• **TASK TO CARRY OUT**
Write out each line of the entries exactly, starting at the first and finishing with the line that contains "laundry hamper: present".

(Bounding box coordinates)
━━━━━━
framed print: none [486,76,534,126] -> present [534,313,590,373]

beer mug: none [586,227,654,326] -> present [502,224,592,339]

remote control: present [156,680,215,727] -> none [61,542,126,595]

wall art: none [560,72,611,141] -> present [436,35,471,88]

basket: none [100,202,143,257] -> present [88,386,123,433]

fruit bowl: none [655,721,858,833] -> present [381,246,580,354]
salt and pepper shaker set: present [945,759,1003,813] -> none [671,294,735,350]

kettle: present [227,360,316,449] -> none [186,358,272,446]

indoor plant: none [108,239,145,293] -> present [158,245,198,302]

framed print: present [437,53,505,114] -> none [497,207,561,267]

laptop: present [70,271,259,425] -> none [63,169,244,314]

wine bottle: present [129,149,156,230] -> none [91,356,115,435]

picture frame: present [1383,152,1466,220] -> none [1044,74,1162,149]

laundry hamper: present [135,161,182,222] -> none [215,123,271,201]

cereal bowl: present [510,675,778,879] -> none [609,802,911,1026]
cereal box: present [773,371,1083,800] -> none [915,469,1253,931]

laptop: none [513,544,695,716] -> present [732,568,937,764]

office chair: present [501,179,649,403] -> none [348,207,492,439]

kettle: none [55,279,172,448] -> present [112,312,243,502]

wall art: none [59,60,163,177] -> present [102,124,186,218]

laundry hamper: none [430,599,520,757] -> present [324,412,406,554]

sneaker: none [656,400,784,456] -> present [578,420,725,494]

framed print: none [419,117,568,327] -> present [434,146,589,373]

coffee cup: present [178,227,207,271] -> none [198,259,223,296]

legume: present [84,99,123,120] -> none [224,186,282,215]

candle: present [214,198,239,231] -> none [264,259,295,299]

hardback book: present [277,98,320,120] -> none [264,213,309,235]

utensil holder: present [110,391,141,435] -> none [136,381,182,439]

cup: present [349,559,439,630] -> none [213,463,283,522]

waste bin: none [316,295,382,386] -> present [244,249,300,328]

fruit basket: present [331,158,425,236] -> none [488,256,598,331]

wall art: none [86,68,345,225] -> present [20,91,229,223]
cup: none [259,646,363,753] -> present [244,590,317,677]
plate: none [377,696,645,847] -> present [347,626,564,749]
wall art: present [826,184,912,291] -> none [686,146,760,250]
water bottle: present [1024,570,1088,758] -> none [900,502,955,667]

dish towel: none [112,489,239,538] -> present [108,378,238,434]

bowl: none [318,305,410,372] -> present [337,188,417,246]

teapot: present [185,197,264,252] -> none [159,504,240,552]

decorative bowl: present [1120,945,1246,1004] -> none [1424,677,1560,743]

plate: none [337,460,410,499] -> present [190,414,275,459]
━━━━━━
• **RESULT OF THIS EXERCISE**
framed print: none [486,76,534,126] -> present [534,313,590,373]

beer mug: none [586,227,654,326] -> present [502,224,592,339]

remote control: present [156,680,215,727] -> none [61,542,126,595]

wall art: none [560,72,611,141] -> present [436,35,471,88]

basket: none [100,202,143,257] -> present [88,386,123,433]

fruit bowl: none [655,721,858,833] -> present [381,246,580,354]
salt and pepper shaker set: present [945,759,1003,813] -> none [671,294,735,350]

kettle: present [227,360,316,449] -> none [186,358,272,446]

indoor plant: none [108,239,145,293] -> present [158,245,198,302]

framed print: present [437,53,505,114] -> none [497,207,561,267]

laptop: present [70,271,259,425] -> none [63,169,244,314]

wine bottle: present [129,149,156,230] -> none [91,356,115,435]

picture frame: present [1383,152,1466,220] -> none [1044,74,1162,149]

laundry hamper: present [135,161,182,222] -> none [215,123,271,201]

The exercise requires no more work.